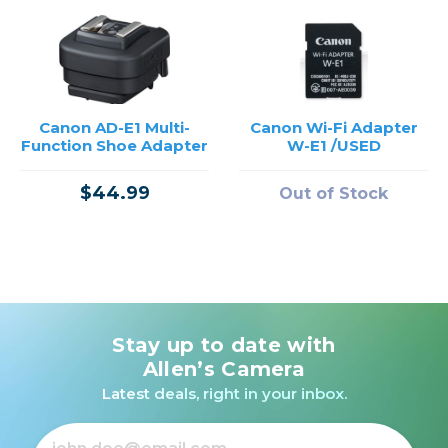
Canon AD-E1 Multi-
Canon Wi-Fi Adapter
Function Shoe Adapter
W-E1 /USED
$44.99
Out of Stock
Stay up to date with
Allen’s Camera
Latest deals, right in your inbox.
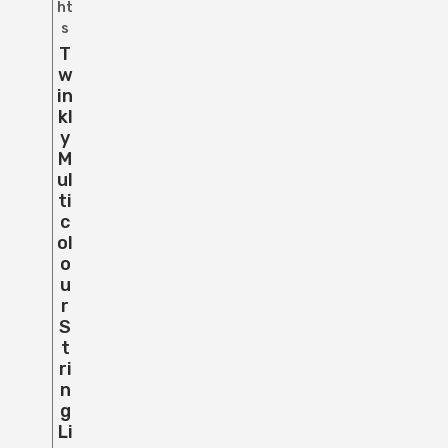
ht
s
T
W
In
Kl
Y
M
Ul
Ti
C
Ol
O
U
R
S
T
Ri
N
G
Li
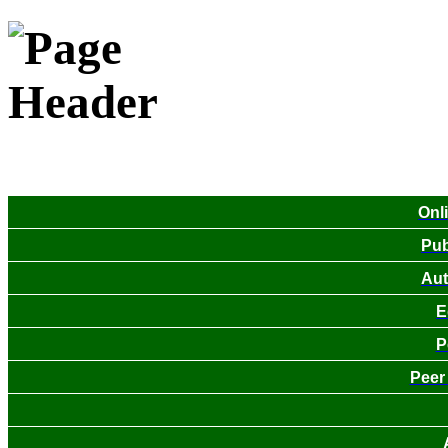
Onl
Pub
Aut
E
P
Peer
┄┄┄┄┄┄┄┄┄┄┄┄┄┄┄┄┄┄┄┄
TASK TO CARRY OUT - Once every line above has been checked for the string "Canon", give the number of matching lines and nothing more.

SOLUTION FOR THIS PROBLEM - 2